Thanks for the details on your benchmarks. I would like sometime to extend BLP t...

JacksonAllan · on Nov 15, 2023

I'll try to download and play around with your benchmarks when I have a chance. After reading you explanation of how you create the tables at the desired load factor, some of those plots definitely look rather odd to me. What I'd expect to see across all your benchmarks is a bunch of upward curves tapering off at the top (or perhaps just an upward liner lines, given that your horizontal scale is exponential). Basically, the performance of a given table at the same load factor should be fundamentally similar irrespective of how many elements are in the table, except that the higher the count gets, the less frequently the table will benefit from incidental cache hits when consecutive lookups coincidentally hit the same part of the buckets arrays. You can see this in my benchmarks (except for the cumulative "Total time to insert N nonexisting elements" benchmarks and the iteration benchmarks, which are a whole other can of worms). Notice how my peaks grow higher with the element count but tapper off on the right-hand side? In contrast, your plots' data points (which I think should be analogous to the peaks in my graphs) seem to jump around, with the high-element-count points often appearing lower than the low-element count ones. This seems very unexpected.

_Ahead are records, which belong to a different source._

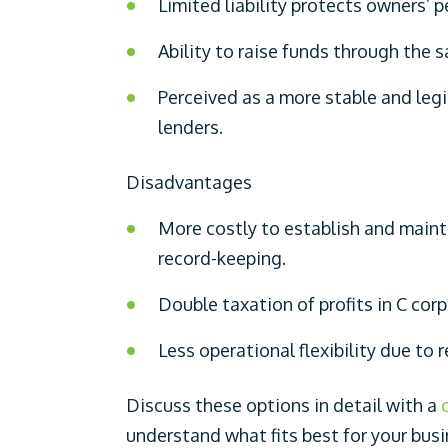
Limited liability protects owners’ p
Ability to raise funds through the s
Perceived as a more stable and leg
lenders.
Disadvantages
More costly to establish and main
record-keeping.
Double taxation of profits in C cor
Less operational flexibility due to 
Discuss these options in detail with a
understand what fits best for your bus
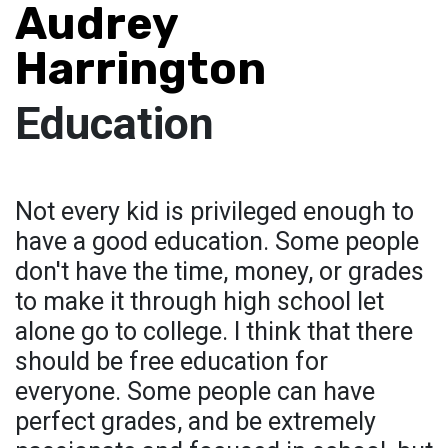
Audrey
Harrington
Education
Not every kid is privileged enough to
have a good education. Some people
don't have the time, money, or grades
to make it through high school let
alone go to college. I think that there
should be free education for
everyone. Some people can have
perfect grades, and be extremely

H̵e̵r̵e̵'̵s̵ ̵o̵n̵e̵ ̵i̵d̵e̵a̵:̵ ̵I̵t̵'̵s̵ ̵b̵e̵e̵n̵ ̵m̵a̵n̵y̵ ̵y̵e̵a̵r̵s̵ ̵s̵i̵n̵c̵e̵ ̵I̵ ̵t̵o̵u̵c̵h̵e̵d̵ ̵J̵a̵v̵a̵.̵ ̵H̵o̵w̵ ̵d̵o̵e̵s̵ ̵J̵a̵v̵a̵'̵s̵ ̵g̵a̵r̵b̵a̵g̵e̵ ̵c̵o̵l̵l̵e̵c̵t̵o̵r̵ ̵w̵o̵r̵k̵?̵ ̵D̵o̵e̵s̵ ̵i̵t̵ ̵k̵i̵c̵k̵ ̵i̵n̵ ̵i̵n̵t̵e̵r̵m̵i̵t̵t̵e̵n̵t̵l̵y̵?̵ ̵C̵o̵u̵l̵d̵ ̵t̵h̵e̵ ̵g̵a̵r̵b̵a̵g̵e̵ ̵c̵o̵l̵l̵e̵c̵t̵o̵r̵ ̵b̵e̵ ̵m̵u̵d̵d̵l̵i̵n̵g̵ ̵y̵o̵u̵r̵ ̵m̵e̵a̵s̵u̵r̵e̵m̵e̵n̵t̵s̵,̵ ̵a̵n̵d̵ ̵i̵f̵ ̵s̵o̵,̵ ̵c̵a̵n̵ ̵i̵t̵ ̵b̵e̵ ̵d̵i̵s̵a̵b̵l̵e̵d̵?̵ Edit: Sorry, I just reread your comment and saw that you already addressed garbage collection.

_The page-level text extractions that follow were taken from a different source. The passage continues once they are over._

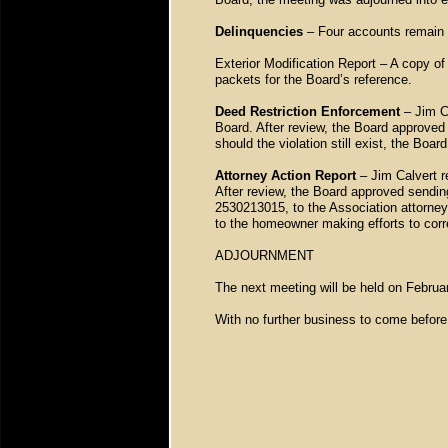
Delinquencies
– Four accounts remain o
Exterior Modification Report – A copy of
packets for the Board’s reference.
Deed Restriction Enforcement
– Jim C
Board. After review, the Board approved
should the violation still exist, the Bo
Attorney Action Report
– Jim Calvert r
After review, the Board approved send
2530213015, to the Association attorne
to the homeowner making efforts to corr
ADJOURNMENT
The next meeting will be held on Febru
With no further business to come before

senderista · on Nov 15, 2023

Despite my disclaimer about GC (and my effort to use JMH properly), I find it difficult to trust microbenchmarks on the JVM. I don't know when I'll have time for this, but "someday" I'd like to port this whole codebase to Rust/Criterion (which should be straightforward because the algorithms/data structures are "trivial"), and see if the more surprising artifacts persist. I do find the overall differentiation between RH and BLP surprising; I expected them to have pretty similar performance profiles.

In any case, I would definitely appreciate someone else rerunning the benchmarks on a different platform/JVM!